30 years ago today: Fire leads to 16 deaths at the John Sevier Center

Jonathan Roberts • Dec 23, 2019 at 3:31 PM

It was a record-breakingly cold night, and Linn Abbott-Jennings, her brother, Alex Hamric, and their mother, Texie Hamric, were gathered in Texie’s ninth-floor apartment at the John Sevier Center just before 5 p.m.

It was Christmas Eve, 1989 — a day would forever be an infamous piece of Johnson City’s history.

“I can remember it just like it was yesterday,” Abbott-Jennings said. “It started out as such a beautiful day.”

Abbott-Jennings and her brother had arrived at the John Sevier to pick up their mother for a Christmas dinner with family around 5 p.m., she recalls. A few moments later, an investigation would later find, the resident in room 102 lit a cigarette and left it smoldering above the loveseat in the apartment — a mistake that would lead to 16 deaths, and unimaginable tragedy.

Sometime around 5:30 p.m., Abbott-Jennings said she heard a faint announcement telling residents to head for the nearest exit. Hoping to figure out what was going on, Alex Hamric poked his head out of the apartment’s door, but was quickly overcome by thick, toxic smoke. The family spent the next several hours waiting for rescue by hanging outside their apartment window, desperate for fresh, clean air.

“If my brother had not been there, I would have got us killed,” Abbott-Jennings said. “I would have gone right out that door and tried to get to the staircase, which was right there at mother’s apartment door.” 

As the fire tore through the buildings first two floors, thick smoke trapped many on the buildings upper floors, leading to 16 deaths. All but two having occurred on the fourth floor or higher.

“It looked like smoke was coming from every window,” said former Johnson City Fire Chief Mark Finucane. “It was just surreal. Honestly, my first impression was it looked like a castle under siege.” 

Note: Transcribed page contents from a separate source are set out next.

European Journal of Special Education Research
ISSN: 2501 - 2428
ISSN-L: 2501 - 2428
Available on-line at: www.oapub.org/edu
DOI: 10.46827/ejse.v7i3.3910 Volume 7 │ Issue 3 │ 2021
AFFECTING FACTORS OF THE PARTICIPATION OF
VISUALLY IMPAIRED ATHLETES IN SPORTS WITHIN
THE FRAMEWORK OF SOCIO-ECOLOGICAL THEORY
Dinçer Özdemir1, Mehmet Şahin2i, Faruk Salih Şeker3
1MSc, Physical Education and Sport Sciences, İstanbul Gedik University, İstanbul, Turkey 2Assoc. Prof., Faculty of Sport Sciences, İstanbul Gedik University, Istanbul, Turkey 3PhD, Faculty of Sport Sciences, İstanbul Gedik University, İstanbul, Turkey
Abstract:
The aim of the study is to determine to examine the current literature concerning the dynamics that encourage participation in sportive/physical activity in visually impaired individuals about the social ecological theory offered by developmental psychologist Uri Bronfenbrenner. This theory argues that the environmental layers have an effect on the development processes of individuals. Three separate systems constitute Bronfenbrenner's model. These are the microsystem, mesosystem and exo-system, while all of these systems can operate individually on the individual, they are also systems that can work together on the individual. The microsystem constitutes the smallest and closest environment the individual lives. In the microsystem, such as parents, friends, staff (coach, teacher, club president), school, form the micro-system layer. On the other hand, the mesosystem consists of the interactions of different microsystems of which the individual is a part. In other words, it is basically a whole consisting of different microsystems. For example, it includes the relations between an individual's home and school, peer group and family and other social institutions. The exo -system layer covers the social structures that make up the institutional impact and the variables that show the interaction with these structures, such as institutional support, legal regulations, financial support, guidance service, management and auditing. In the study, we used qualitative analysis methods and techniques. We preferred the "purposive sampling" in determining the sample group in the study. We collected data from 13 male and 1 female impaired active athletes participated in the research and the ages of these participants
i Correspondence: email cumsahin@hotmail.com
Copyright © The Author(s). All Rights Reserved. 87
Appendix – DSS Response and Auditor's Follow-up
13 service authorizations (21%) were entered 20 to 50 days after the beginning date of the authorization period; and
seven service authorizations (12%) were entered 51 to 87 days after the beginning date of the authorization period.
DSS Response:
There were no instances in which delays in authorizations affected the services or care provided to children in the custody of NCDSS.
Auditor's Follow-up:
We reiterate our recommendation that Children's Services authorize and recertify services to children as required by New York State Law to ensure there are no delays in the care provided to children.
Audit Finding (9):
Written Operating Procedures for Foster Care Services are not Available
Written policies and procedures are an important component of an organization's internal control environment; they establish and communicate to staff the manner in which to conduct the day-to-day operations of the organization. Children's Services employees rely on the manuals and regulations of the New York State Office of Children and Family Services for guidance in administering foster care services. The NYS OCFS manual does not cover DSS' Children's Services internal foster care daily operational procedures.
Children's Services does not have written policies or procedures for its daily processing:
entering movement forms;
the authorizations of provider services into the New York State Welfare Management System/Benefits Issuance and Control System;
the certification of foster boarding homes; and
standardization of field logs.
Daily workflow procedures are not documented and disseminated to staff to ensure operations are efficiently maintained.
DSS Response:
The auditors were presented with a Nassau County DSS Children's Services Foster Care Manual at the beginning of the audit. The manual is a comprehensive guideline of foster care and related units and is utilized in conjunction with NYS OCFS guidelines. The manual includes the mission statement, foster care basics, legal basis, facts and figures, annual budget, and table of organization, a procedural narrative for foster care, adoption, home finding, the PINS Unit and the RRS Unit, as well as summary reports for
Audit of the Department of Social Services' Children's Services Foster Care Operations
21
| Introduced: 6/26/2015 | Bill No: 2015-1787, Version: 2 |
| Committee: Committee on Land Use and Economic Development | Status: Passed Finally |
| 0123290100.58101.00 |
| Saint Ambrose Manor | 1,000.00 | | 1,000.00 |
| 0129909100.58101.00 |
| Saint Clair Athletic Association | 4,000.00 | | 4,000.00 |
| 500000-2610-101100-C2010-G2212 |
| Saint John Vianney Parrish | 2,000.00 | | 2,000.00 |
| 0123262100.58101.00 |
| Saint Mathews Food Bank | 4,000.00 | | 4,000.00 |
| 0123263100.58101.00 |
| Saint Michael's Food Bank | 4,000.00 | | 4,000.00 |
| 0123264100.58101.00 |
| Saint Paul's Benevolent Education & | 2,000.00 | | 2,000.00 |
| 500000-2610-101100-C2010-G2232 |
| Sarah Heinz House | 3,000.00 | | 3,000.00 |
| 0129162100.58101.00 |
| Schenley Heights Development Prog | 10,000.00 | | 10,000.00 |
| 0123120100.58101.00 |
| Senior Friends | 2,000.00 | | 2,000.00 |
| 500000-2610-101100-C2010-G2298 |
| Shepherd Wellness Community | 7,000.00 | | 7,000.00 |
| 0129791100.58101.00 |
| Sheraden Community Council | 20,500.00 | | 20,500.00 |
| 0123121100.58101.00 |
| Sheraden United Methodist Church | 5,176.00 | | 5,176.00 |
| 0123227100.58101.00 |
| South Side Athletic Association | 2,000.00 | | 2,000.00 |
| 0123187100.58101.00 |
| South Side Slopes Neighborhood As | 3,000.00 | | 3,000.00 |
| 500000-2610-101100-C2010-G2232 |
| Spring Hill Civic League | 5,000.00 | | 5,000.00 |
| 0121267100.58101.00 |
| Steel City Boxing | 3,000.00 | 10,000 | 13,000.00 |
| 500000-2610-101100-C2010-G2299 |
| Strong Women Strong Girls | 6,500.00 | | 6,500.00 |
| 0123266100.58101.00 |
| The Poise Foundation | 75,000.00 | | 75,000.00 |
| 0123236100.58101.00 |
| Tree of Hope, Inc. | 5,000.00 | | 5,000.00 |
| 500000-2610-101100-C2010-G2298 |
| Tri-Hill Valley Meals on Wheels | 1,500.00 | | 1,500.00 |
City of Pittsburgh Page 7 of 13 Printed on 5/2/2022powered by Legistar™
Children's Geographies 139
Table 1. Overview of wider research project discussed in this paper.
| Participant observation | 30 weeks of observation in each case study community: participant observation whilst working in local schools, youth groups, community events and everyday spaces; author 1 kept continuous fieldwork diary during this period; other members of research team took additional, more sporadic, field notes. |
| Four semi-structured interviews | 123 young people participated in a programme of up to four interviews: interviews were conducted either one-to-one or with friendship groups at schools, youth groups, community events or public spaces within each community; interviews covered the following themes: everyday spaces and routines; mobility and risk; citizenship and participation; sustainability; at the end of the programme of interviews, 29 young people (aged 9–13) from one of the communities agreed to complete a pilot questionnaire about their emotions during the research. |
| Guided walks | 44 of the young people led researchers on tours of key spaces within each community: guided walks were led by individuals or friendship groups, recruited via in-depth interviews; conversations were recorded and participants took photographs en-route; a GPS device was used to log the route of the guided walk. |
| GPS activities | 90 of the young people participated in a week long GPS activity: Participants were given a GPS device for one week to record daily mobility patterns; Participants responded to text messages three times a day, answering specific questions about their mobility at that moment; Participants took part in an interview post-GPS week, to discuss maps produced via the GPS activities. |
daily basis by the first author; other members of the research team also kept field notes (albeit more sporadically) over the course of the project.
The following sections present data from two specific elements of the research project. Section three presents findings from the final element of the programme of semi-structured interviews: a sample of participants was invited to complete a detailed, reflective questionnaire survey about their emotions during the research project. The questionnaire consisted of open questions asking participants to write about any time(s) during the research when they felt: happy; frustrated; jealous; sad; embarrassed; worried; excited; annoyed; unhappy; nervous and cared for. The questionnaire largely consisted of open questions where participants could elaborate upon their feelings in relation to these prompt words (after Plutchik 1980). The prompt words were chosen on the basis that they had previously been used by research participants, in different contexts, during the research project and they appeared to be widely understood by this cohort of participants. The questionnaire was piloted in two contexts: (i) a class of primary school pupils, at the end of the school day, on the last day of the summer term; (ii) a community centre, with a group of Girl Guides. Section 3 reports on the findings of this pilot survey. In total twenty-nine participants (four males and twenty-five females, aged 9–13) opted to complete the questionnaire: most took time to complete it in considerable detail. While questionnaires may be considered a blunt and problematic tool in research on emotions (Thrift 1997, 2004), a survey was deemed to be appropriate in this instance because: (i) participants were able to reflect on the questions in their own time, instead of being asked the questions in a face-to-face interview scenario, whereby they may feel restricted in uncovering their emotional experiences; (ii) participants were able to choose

On that night, Finucane was off-duty, but was called in to assist in fighting one of the worst fires the city had ever seen.

“I remember receiving a call from one of the fire stations that the John Sevier was on fire, and I kind of half-believed them because there had been a number of false alarms throughout the years,” Finucane said. “I thought maybe they were pulling my leg a little bit but they said ‘no, no, it’s on fire’ so I jumped into my car and headed toward headquarters ... on my way I could actually see the smoke coming off the building and thought ‘oh my, this cannot be good’.”

Finucane would spend the night fighting the fire, working with first responders from as far as 70 miles away. Abbott-Jennings, meanwhile, would be the first of her family to be rescued, but was wrought with grief as she waited for her mother and brother to be rescued, something that took about an hour more. Her family, however, would make it out unscathed, though her 78-year-old mother would be transported to the hospital as a precaution.

“It seemed an eternity,” Abbott-Jennings said. “It was a reunion like you would never, ever believe.” 

As a historic rescue mission was being undertaken by the first responders from across the region, many Johnson Citians watched in horror as the drama played out live on television. In 2014, several Johnson City Press readers shared their memories of that night, with one person, Shay Hicks, recalling watching on TV when her father, former fire chief Paul Souder, was recalled to help battle the blaze.

“We watched the devastation on TV and would get updates from the other family members as we would find out,” Hicks wrote. “I think that was the first time I was really scared that I wouldn’t see my dad again.”

Her father would make it out, but for the families of those who did lose somebody that day, the memory of that day will forever be a part of them and their family.

Alex Ogburn was one of those who lost somebody that night, with his father, William Carl Ogburn, dying inside his eighth floor apartment. Speaking to The Press in 2014, Alex Ogburn said he “used to have a hard time at Christmas,” and that it took about a decade for the pain of that night to finally ease around the holidays.

“Everyone’s got hard situations to deal with, and it’s how we deal with them that determines our character, not how we don’t deal with it,” Ogburn said at the time.